[[ RECORDS TO USE open ]]

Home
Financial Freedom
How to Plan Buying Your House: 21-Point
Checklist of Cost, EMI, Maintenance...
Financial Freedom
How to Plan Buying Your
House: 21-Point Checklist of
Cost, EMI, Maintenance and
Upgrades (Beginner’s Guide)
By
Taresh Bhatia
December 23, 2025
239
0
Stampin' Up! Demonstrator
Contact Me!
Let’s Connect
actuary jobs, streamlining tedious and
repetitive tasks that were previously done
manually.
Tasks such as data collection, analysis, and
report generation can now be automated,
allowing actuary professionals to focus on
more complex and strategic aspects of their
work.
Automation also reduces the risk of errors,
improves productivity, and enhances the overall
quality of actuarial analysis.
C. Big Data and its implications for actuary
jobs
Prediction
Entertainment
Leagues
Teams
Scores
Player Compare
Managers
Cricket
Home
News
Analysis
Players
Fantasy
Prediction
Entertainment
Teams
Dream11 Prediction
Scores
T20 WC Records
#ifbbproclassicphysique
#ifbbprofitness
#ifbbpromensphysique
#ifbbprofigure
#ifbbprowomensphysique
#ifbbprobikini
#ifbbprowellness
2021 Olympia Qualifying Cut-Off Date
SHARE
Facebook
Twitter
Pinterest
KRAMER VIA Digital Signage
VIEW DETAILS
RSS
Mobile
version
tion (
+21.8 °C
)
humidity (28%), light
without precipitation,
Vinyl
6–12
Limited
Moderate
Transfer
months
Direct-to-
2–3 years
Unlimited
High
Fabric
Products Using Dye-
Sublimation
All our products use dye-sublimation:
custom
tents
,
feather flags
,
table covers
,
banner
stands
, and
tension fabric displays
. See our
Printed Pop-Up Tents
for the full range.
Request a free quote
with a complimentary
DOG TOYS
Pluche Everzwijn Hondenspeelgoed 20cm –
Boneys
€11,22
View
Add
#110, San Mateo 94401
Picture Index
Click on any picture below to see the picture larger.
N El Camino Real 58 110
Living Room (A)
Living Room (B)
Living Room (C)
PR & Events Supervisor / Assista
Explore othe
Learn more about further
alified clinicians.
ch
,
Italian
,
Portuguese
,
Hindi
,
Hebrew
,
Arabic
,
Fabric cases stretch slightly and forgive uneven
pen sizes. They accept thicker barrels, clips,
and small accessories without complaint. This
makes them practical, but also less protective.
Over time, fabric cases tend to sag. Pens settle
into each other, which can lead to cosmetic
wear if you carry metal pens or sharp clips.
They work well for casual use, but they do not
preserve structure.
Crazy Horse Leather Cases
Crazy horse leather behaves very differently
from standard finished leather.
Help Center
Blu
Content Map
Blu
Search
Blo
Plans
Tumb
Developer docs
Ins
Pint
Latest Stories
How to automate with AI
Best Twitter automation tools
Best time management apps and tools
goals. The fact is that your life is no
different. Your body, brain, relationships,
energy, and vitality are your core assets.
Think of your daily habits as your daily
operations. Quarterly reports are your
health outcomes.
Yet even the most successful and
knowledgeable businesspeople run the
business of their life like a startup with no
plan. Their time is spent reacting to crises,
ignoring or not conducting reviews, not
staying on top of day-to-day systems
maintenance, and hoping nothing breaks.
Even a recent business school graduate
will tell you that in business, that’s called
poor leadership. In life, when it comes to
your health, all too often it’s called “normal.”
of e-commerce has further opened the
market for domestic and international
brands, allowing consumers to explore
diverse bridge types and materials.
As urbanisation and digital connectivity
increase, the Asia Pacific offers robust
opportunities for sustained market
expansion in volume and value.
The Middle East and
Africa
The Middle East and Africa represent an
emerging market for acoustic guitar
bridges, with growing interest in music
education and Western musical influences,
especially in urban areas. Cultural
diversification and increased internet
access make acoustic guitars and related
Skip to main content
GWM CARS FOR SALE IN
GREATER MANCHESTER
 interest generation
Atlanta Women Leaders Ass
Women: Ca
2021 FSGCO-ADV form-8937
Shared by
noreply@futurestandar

[[ RECORDS TO USE closed ]]

_WHAT YOU NEED TO DO_: Scan the data above for the string "life". Copy every line in which it appears.

_RESPONSE TO THIS EXERCISE_:
goals. The fact is that your life is no
business of their life like a startup with no
poor leadership. In life, when it comes to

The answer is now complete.